Marion, in mid-novel, wakes up. “She was a mother of four,” she realizes, “with a 20-year-old’s heart.” She’s not a good person, she tells herself. She lies; she steals jewelry. Later in the novel she punctures whatever is left of Russ’s vanity. Sometimes, only the devil’s logic seems to apply to her. She can resemble a character out of Muriel Spark’s fiction, a thwarted girl of slender means who becomes an unlikely heroine.
The action in “Crossroads” flows and ebbs toward several tour-de-force scenes.
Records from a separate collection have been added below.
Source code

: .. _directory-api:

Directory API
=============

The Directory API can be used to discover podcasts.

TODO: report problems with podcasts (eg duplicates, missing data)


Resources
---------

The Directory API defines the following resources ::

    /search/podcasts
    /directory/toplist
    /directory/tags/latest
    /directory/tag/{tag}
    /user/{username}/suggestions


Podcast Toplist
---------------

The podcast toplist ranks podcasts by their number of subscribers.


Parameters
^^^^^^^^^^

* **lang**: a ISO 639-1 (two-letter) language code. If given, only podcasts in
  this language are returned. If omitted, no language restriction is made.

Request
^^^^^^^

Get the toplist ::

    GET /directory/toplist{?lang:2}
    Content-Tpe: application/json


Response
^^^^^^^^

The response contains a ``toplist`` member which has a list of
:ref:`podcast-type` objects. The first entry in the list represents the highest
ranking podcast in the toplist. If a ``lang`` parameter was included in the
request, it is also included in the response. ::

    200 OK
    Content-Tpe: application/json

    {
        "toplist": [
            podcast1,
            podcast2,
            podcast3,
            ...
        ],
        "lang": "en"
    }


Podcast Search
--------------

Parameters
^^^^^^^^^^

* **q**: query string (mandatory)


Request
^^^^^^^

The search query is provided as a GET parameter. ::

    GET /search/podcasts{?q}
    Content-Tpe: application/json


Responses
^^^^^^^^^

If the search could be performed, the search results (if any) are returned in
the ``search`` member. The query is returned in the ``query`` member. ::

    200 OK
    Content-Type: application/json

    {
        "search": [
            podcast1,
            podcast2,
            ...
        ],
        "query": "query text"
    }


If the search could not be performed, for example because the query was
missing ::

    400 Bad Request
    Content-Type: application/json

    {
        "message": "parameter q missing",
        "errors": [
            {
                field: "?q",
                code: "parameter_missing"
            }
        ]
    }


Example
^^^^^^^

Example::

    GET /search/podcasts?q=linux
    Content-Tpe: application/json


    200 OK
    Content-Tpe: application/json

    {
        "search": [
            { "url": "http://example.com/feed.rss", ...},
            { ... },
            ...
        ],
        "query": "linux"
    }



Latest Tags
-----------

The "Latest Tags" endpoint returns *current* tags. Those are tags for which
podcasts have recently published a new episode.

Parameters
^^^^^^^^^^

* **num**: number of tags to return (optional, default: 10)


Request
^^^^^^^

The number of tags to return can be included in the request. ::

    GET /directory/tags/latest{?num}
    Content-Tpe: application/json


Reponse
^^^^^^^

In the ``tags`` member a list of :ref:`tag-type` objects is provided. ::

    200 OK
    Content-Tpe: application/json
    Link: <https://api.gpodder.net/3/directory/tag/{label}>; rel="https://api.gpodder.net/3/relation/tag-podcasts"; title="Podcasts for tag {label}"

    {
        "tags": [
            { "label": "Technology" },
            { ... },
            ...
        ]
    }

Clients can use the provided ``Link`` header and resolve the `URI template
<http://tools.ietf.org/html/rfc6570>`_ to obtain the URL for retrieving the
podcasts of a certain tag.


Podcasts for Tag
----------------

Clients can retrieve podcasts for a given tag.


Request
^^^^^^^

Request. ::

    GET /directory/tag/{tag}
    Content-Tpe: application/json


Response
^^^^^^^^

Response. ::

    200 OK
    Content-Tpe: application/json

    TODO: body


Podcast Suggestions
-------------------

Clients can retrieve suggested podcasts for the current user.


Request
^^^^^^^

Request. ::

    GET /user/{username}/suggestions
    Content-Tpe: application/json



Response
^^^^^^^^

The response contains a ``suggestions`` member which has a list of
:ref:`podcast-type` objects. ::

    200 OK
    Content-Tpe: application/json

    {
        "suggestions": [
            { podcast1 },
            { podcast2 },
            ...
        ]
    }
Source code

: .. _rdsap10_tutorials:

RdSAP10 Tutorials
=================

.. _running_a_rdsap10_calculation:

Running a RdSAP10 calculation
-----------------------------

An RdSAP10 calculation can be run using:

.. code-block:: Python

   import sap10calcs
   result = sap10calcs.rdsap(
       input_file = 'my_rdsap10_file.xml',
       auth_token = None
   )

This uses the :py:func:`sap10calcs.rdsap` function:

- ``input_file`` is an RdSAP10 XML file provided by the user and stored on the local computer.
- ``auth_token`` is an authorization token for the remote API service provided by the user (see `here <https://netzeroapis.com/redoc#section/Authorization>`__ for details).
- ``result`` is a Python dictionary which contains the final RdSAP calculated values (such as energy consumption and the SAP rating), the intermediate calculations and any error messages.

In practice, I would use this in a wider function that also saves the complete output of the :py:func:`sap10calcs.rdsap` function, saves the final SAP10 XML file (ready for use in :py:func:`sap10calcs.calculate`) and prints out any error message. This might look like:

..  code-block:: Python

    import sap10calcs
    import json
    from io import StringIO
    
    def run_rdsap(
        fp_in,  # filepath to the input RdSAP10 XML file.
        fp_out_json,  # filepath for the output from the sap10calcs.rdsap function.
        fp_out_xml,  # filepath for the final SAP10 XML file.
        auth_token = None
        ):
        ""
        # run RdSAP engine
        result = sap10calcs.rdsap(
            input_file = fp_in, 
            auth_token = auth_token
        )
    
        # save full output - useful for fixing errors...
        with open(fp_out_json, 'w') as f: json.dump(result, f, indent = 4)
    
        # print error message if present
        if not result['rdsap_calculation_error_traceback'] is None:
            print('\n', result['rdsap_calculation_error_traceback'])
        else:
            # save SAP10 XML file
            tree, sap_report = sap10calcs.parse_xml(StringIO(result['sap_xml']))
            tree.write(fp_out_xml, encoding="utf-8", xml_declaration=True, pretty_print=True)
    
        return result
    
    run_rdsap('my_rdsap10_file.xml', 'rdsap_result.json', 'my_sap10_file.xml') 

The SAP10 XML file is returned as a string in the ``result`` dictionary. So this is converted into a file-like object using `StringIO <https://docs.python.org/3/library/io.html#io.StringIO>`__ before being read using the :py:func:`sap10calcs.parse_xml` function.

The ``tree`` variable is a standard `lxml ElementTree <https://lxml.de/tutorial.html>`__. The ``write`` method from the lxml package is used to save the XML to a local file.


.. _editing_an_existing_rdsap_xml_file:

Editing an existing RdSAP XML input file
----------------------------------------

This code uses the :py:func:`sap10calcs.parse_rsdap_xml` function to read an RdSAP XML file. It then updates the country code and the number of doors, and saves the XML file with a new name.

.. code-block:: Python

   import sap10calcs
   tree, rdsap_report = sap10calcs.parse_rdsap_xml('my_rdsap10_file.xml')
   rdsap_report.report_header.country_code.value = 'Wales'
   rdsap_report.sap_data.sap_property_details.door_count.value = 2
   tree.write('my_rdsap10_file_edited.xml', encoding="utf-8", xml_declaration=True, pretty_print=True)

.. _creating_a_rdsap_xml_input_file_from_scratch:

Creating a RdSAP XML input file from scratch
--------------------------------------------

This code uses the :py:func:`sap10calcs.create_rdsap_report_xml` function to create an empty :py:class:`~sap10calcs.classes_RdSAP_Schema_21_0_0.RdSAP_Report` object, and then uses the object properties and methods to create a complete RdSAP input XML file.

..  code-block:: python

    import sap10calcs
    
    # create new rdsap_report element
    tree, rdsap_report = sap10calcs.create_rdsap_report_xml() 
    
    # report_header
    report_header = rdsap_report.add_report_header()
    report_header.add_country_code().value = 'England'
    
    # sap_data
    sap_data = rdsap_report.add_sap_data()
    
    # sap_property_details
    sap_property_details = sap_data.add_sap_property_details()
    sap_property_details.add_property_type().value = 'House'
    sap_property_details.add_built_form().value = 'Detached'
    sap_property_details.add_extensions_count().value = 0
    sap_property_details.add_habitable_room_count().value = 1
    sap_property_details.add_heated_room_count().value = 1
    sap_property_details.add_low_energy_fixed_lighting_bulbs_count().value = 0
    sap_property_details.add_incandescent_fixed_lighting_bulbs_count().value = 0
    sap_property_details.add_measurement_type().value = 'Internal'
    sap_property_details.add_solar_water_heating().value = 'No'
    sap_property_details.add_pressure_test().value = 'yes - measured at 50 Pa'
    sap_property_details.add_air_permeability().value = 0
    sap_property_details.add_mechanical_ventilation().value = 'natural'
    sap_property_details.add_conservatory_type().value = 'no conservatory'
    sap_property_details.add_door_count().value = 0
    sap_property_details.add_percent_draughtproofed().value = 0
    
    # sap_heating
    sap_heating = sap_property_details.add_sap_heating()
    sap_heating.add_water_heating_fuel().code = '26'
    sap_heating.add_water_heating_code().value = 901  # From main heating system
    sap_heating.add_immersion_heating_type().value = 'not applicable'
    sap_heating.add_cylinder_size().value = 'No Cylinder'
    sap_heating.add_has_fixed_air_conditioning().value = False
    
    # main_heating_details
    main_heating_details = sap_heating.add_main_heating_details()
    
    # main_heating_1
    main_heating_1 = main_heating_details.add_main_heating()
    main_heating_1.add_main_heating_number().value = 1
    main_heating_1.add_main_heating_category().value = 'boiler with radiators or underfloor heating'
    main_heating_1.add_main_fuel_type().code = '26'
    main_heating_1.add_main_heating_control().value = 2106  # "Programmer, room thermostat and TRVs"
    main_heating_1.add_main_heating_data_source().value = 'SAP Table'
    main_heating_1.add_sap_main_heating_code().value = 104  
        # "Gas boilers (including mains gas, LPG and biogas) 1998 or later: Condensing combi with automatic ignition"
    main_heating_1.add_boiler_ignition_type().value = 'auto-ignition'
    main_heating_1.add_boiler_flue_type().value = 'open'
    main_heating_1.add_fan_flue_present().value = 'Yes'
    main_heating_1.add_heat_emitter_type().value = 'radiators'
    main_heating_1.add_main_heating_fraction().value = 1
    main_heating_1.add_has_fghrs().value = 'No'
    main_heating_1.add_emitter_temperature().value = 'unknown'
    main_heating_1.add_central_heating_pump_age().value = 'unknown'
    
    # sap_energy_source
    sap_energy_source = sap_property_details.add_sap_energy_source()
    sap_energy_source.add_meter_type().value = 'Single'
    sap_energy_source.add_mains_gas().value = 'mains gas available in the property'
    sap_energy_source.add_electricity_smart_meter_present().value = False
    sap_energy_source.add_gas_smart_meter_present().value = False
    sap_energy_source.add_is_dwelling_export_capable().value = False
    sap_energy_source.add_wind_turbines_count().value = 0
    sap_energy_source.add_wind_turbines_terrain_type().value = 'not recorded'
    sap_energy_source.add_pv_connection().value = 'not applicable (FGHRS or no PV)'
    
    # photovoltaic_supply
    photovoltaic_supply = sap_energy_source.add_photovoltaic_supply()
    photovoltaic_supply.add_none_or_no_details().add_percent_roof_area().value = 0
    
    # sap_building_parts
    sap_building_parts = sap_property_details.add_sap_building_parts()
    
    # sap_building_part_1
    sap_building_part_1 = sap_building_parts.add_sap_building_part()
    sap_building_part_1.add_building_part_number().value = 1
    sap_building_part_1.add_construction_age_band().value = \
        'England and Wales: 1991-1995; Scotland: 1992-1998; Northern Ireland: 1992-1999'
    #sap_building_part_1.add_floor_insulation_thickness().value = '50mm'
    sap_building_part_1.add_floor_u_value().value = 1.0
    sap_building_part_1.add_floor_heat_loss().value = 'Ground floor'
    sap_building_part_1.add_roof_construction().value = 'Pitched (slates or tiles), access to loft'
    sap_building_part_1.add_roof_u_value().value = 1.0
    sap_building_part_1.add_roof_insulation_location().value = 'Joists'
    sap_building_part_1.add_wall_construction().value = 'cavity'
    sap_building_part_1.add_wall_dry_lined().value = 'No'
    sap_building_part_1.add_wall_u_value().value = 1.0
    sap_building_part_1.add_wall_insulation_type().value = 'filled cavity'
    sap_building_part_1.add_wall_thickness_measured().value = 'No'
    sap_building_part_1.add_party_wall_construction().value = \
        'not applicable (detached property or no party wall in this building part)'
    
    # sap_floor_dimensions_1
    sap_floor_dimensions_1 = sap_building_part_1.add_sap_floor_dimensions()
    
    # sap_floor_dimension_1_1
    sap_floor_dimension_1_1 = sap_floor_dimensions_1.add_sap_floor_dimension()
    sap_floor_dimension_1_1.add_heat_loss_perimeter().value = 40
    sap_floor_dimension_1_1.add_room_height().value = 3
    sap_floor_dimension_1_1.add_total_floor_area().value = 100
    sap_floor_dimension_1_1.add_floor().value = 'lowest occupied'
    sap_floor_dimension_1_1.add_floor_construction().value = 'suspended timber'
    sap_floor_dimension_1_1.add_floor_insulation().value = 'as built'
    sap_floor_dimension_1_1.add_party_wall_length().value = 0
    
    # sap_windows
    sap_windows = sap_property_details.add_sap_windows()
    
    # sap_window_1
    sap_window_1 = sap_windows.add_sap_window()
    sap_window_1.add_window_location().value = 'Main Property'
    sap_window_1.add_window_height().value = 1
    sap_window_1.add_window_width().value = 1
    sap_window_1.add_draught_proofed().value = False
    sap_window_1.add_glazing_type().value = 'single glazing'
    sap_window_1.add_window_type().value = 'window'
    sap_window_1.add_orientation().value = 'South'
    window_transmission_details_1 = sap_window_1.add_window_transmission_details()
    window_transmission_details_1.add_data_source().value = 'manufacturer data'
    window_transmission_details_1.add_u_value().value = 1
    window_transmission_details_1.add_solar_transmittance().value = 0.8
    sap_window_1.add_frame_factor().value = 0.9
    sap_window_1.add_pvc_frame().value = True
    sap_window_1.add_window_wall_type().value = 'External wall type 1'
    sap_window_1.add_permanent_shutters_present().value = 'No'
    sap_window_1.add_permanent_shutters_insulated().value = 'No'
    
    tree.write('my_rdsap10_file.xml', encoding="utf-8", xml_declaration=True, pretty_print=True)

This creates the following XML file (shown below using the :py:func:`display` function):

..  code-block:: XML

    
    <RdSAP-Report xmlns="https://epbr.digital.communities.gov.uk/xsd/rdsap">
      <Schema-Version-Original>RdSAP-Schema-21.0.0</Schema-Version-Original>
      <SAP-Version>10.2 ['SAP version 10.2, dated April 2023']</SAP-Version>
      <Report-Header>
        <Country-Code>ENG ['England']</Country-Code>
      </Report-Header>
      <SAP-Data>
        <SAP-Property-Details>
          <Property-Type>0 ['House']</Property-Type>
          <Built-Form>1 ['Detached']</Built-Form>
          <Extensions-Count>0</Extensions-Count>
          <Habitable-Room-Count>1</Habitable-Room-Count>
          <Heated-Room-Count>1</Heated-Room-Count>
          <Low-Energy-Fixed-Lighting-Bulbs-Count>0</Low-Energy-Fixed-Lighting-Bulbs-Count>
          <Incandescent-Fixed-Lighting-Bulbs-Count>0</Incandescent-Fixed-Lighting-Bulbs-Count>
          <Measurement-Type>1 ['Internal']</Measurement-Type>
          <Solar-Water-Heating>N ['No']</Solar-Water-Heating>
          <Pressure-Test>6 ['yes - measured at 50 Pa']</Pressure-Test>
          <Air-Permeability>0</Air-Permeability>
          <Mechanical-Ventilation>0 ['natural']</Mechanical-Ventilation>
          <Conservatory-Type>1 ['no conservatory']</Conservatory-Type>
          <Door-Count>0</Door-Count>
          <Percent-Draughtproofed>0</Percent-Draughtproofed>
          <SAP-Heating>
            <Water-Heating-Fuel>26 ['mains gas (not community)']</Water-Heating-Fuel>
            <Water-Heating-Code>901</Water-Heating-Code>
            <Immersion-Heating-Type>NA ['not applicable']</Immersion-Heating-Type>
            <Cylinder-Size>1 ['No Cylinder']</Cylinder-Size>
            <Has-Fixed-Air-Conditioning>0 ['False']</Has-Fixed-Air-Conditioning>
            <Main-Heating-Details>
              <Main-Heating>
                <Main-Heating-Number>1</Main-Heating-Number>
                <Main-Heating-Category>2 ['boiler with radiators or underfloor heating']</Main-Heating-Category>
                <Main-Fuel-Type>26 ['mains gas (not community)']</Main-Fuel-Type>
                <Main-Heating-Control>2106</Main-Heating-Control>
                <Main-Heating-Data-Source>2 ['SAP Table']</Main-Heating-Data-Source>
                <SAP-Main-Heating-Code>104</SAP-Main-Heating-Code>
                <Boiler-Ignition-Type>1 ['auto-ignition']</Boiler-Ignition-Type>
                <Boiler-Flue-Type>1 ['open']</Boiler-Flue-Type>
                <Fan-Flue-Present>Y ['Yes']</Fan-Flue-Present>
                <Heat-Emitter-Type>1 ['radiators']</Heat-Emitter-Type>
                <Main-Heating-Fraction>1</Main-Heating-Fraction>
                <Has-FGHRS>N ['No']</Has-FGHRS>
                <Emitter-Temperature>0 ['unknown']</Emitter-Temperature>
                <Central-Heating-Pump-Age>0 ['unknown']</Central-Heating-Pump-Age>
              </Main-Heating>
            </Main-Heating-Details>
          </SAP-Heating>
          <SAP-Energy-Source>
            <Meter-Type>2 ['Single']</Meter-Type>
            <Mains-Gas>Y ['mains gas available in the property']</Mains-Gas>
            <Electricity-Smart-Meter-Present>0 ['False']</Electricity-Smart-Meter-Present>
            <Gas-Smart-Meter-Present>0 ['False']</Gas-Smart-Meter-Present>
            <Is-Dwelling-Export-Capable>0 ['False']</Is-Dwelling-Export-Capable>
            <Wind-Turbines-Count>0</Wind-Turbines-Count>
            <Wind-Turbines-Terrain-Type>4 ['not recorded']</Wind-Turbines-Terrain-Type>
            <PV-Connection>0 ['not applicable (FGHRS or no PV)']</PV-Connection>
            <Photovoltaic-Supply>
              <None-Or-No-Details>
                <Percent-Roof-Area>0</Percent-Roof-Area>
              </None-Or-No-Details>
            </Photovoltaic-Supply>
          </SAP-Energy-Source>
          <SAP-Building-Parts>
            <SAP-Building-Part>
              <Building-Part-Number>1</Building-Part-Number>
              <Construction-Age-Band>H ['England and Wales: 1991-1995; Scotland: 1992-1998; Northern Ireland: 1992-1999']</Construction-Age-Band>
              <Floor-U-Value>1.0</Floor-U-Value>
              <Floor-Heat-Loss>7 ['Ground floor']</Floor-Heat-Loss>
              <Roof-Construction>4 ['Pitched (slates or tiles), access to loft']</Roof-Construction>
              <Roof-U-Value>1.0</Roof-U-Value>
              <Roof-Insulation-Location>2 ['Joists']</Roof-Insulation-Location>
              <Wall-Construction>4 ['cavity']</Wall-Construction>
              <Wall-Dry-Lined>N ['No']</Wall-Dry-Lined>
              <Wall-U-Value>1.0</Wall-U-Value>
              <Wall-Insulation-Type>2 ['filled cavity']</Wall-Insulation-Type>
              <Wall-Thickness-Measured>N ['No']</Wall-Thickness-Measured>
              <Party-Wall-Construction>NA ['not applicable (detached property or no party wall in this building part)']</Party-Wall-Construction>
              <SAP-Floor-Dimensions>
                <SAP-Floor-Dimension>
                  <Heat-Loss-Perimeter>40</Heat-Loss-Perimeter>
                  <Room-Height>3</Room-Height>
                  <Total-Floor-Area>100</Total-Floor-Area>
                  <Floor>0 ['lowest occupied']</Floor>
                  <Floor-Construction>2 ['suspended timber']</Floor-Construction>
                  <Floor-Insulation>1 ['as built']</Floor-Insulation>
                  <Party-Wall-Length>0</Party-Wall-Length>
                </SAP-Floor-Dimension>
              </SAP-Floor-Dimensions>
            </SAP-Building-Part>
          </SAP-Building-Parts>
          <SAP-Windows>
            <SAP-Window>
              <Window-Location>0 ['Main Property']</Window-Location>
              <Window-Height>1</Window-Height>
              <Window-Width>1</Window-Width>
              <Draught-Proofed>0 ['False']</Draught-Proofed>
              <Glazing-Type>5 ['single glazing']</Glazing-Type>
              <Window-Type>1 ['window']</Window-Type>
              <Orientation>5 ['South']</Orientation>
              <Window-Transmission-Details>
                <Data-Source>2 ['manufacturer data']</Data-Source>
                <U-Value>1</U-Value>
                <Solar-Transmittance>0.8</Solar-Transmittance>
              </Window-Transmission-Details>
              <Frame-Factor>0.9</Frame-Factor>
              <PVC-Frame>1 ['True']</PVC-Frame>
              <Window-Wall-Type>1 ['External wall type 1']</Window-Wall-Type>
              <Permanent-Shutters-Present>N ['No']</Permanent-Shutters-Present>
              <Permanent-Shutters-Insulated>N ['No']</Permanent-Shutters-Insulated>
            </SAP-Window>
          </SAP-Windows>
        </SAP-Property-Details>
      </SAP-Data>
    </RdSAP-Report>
One occurs at a cocktail party; another on Navajo land in Arizona, where the youth group has gone on retreat.
The Franzen-shaped hole in our reading lives is like a bog that floods at roughly eight-year intervals. This time that bog is shot through with intimations of light.
Flannery O’Connor spoke of the “moment of grace” that appears in many of her stories, “a moment where it is offered, and usually rejected.” Franzen’s novel is flush with such moments. It’s about tests most of us fear we are not going to pass. “It was strange that self-pity wasn’t on the list of deadly sins,” Russ thinks. “None was deadlier.”